+++ Data to use +++
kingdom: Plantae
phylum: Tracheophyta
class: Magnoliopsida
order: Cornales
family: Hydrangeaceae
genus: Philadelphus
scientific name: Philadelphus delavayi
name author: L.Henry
+++
Exercise instructions: Lay out every line of the material above as a numbered list, leaving out any blank lines.

Full output:
1. kingdom: Plantae
2. phylum: Tracheophyta
3. class: Magnoliopsida
4. order: Cornales
5. family: Hydrangeaceae
6. genus: Philadelphus
7. scientific name: Philadelphus delavayi
8. name author: L.Henry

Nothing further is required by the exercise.